**EXTRACTED TEXT**
[START]

- Mugshot taken in 2004
- Born: June 24, 1962 (age 64) Baton Rouge, Louisiana, U.S.
- Other name: The Second Baton Rouge Killer
- Convictions: First degree murder (3 counts) Second degree murder
- Criminal penalty: Life imprisonment without parole

Details
- Victims: 8
- Span of crimes: March 1994 – February 2004
- Country: United States
- State: Louisiana
- Date apprehended: April 29, 2004
- Imprisoned at: Louisiana State Penitentiary

= Sean Vincent Gillis =

American serial killer

Sean Vincent Gillis (born June 24, 1962) is an American serial killer and sex offender who murdered eight women in and around Baton Rouge, Louisiana, from 1994 until his arrest in April 2004. In his initial arrest, he was charged with three counts of first degree murder and three counts of ritualistic acts in the murders of 29-year-old Katherine Hall, 45-year-old Johnnie Mae Williams and 43-year-old Donna Bennett Johnston. Gillis confessed to the murders with little coercion and then informed investigators about five other women who he had murdered.

==Early life==
Gillis was born June 24, 1962, in Baton Rouge and was raised in southern Louisiana. He was the son of Yvonne and Norman Gillis. His father abandoned the family soon after his birth. Gillis was raised by his mother and his grandparents.

His rap sheet began in 1980 when he was 17 years old, with minor infractions. Throughout the years he was arrested for traffic citations, DUI, possession of marijuana, and contempt of court. He committed his first known murder in 1994.

Years later after he had been arrested and convicted for some of his murders, a friend of one of his victims wrote to him. She turned his replies over to the prosecution, and some of Gillis' words made it into the news. Gillis expressed remorse for the murders, particularly regretting his mutilating the bodies, and described himself as "pure evil". Gillis also said that he sometimes committed murder without knowing why he was doing so.

==Murders==
Gillis once claimed he began killing because of "stress". His first murder, which he confessed to after his arrest, was of 82-year-old Ann Bryan in March 1994. He intended to rape her, but became frightened when she screamed as he touched her. To stop her screaming, Gillis slit her throat and then stabbed her 50 times. He left her body there at her residence, St. James Place (an exclusive retirement home in Baton Rouge).

In May 1999, Gillis began stalking a woman he had seen jogging in the south Baton Rouge area. He spent three weeks driving around the area looking for her. Around 5:30 a.m. on May 30, 1999, a Sunday, he saw 52-year-old Hardee Schmidt jogging on Quail Run Drive. Two days later her body was found in a bayou off of Highway 61 in St. James Parish. Gillis later confessed that he hit Schmidt with his car, knocking her into a ditch. He got out and placed heavy-duty wire plastic wrap tightly around her neck and forced her into the car. He drove to a park off of Highland Road and raped her. After killing her, he put her nude corpse into the trunk of his car, a white Chevy Cavalier, and left it there until dumping it two days later.

[END]

**EXERCISE A**
In the records, substitute "tan cotton shirt" for "light beige shirt" throughout the stretch from the line containing "Is gray wool" through the line containing "Identify the location of black", leaving everything else unchanged. Return only those lines.
The records that follow the article have no connection to it and form a separate body of material.

**PROVIDED RECORDS**
[START]

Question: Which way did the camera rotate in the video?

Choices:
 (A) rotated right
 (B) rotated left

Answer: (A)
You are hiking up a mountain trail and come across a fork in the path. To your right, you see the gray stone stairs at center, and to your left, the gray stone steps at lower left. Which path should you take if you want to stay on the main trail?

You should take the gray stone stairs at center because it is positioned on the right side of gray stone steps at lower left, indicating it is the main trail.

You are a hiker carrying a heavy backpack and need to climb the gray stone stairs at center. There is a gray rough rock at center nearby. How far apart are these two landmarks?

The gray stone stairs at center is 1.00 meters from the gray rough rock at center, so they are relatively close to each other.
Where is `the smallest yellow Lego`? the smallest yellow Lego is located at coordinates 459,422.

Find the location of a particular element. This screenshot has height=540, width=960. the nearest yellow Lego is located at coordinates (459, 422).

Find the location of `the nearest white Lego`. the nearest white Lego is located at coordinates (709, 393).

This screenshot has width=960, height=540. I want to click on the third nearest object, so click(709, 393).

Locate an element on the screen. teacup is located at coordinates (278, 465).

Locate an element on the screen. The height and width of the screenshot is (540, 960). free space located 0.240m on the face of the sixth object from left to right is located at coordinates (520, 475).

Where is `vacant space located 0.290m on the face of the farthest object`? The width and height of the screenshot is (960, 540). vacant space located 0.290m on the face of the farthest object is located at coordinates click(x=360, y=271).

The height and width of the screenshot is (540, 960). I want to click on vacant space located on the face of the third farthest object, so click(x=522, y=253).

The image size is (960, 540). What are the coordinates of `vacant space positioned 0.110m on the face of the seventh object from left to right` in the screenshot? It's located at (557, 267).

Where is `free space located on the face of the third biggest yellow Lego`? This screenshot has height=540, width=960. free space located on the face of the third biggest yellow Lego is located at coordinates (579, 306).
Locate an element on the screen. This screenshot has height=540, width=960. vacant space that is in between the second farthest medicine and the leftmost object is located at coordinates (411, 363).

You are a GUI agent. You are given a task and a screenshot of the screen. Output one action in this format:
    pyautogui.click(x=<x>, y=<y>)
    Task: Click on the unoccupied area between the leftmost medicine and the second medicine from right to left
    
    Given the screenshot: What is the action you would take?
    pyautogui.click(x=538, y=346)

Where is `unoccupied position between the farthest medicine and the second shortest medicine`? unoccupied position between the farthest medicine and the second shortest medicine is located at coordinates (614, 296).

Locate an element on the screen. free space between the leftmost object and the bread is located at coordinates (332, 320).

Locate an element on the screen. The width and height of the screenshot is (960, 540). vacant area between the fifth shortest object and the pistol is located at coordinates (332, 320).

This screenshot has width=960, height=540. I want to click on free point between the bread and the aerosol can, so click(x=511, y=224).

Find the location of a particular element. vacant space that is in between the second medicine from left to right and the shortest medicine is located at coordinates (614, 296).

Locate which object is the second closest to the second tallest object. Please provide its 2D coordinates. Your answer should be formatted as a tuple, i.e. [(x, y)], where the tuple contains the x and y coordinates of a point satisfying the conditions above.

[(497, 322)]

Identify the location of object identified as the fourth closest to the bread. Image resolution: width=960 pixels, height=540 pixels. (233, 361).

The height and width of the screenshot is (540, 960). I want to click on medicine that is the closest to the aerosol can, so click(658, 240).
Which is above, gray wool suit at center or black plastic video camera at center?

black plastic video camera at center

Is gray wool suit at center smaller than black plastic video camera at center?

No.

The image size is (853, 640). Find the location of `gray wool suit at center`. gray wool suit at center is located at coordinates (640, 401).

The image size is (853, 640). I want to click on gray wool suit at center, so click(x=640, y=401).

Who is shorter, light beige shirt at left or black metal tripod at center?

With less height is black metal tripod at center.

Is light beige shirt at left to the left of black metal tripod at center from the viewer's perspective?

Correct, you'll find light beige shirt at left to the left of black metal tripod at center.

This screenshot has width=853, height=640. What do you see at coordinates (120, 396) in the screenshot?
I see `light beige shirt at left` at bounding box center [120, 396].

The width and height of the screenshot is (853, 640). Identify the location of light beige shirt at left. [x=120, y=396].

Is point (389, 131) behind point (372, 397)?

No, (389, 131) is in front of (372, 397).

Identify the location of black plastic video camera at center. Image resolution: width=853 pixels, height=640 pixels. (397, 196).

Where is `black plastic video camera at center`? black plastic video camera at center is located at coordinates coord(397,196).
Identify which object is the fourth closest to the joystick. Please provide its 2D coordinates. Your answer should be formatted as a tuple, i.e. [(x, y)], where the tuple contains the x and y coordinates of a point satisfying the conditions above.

[END]

**EXERCISE B**
Resume the article on Sean Vincent Gillis, starting after its final sentence.

**REPLY A**
Is gray wool suit at center smaller than black plastic video camera at center?

No.

The image size is (853, 640). Find the location of `gray wool suit at center`. gray wool suit at center is located at coordinates (640, 401).

The image size is (853, 640). I want to click on gray wool suit at center, so click(x=640, y=401).

Who is shorter, tan cotton shirt at left or black metal tripod at center?

With less height is black metal tripod at center.

Is tan cotton shirt at left to the left of black metal tripod at center from the viewer's perspective?

Correct, you'll find tan cotton shirt at left to the left of black metal tripod at center.

This screenshot has width=853, height=640. What do you see at coordinates (120, 396) in the screenshot?
I see `tan cotton shirt at left` at bounding box center [120, 396].

The width and height of the screenshot is (853, 640). Identify the location of tan cotton shirt at left. [x=120, y=396].

Is point (389, 131) behind point (372, 397)?

No, (389, 131) is in front of (372, 397).

Identify the location of black plastic video camera at center. Image resolution: width=853 pixels, height=640 pixels. (397, 196).

**REPLY B**
Gillis continued killing for five more years, the murders unconnected and his presence unknown to law enforcement.

==Arrest and conviction==

Donna Bennett Johnston, 43 years old, was Gillis' eighth and final victim. In February 2004, he raped her and strangled her with a nylon tie wrap. Gillis mutilated her body post-mortem, slashing her breasts, cutting off her left nipple, gouging out a tattoo on her right thigh, and severing her left arm at the elbow. Her body was found on February 27, 2004, in a drainage canal near Ben Hur Road, south of Louisiana State University in Baton Rouge.

In letters exchanged between Gillis and a friend of Johnston, Tammie Purpera, Gillis explained her murder and even expressed remorse:

She was so drunk it only took about a minute and a half to succumb to unconsciousness and then death. Honestly, her last words were "I can't breathe". I still puzzle over the post mortem dismemberment and cutting. There must be something deep in my subconscious that really needs that kind of macabre action.

Tammie Purpera, who died in 2005 of complications from AIDS, turned over all of the letters to the prosecutors, and they were used at Gillis' trials.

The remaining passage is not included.